I just saw a post on Raising Mighty Arrows and she was going through the same thing you are with lactation. So, you are absolutely right, you are not alone! She made delicious looking lactation cookies!:) be encouraged!!! Blessings!:)

Judith said...

LeeAnne, you are growing on me as you share such honest, caring posts about your new season of motherhood. You are on the right track because you love baby Michael so much and although you have those guilt feelings that come from a concerned mother's heart, you are seeking to do the very best for him. You are learning to be sacrificial and you will somehow learn how to balance motherhood and still give in your relationship with your wonderful husband. I love that your mother came to help you. That is so special that she was able to come. You probably honored her and pleased her so much that you would need her.
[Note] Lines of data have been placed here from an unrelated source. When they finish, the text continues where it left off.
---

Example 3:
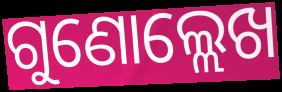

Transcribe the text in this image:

ଗୁଣୋଲ୍ଲେଖ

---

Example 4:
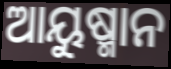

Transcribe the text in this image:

ଆୟୁଷ୍ମାନ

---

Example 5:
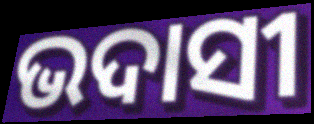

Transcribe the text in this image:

ଭଦାସୀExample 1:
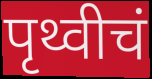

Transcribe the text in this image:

पृथ्वीचं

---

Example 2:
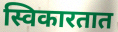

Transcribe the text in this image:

स्विकारतात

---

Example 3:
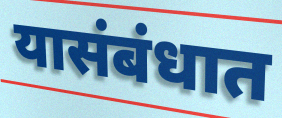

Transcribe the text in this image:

यासंबंधात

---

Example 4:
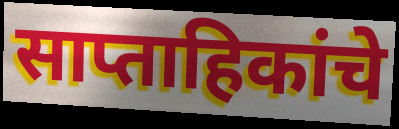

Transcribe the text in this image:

साप्ताहिकांचे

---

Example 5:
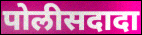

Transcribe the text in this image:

पोलीसदादाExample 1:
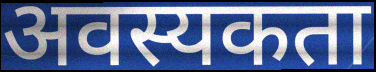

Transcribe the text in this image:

अवस्यकता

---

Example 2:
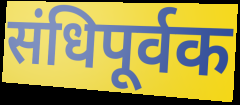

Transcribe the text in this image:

संधिपूर्वक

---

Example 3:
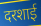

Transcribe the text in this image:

दरशाई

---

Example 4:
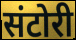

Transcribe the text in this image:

संटोरी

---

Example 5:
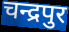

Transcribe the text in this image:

चन्द्रपुर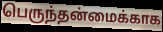
பெருந்தன்மைக்காகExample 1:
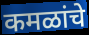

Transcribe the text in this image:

कमळांचे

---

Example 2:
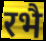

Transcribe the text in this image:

रभै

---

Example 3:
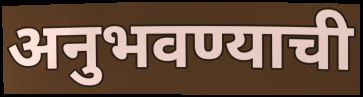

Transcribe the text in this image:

अनुभवण्याची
That means so much to a mom. I love that you are praying for your son. Keep praying as he will need it in the years to come and you will need wisdom in raising him.
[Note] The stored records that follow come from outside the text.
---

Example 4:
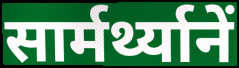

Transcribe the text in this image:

सार्मर्थ्यानें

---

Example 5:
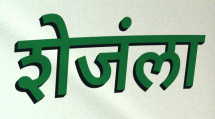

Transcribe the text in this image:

शेजंला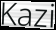
Kazi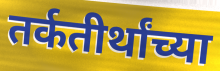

I love your outfit and you look wonderful for being 31 weeks pregnant. Thanks for linking up at WholeHearted Home this week.

Anonymous said...

Cute outfit!! Love your top!!

Patti said...

Please don't fret - you are doing all the wonderful mommy things, and your baby knows it! Thanks so much for linking p to Visible Monday xoxoxo

Ann, Heather and Sheila said...

First of all, you look fabulous in your tomato-colored top. I shouldn't really speak to the child-related issues since I forgot to have children, but I did find a little girl to "adopt" as a granddaughter. I do know that raising children is one of the hardest, yet most rewarding, jobs a woman can do. I've watched close friends and family members raise their children and here's what I know: as long as the children are loved, they pretty much forgive any mistakes made by their parents and they turn out just fine. So relax and enjoy!
Heather from Friendship, Life and Style

Unknown said...

I haven't had my own baby, but I'm studying to be a doula and heard that many mother's feel this same way. I bet it's hard not to feel guilty when you want everything to be perfect for your little one. If you're feeling like you're not producing enough milk it might be a good idea to meet with a lactation specialist, or a breast feeding clinic. Sometimes diminished milk supply has to do with the baby not latching on correctly so he doesn't end up drinking a lot of milk so your supply dwindles. They can also tell you about herbs or prescriptions to up your supply.

Naomi said...

Find much encouragement friend that most mommies struggle at one time or another with feeling guilty that we aren't doing an adequate job. But know you are doing just fine. The fact alone that you knew how to remedy the baby's feeding shows what a good mommy you are. I'm sure you have offered much encouragement to other new mommies with this post. Thank you for sharing it at WJIM. Keep up the good work.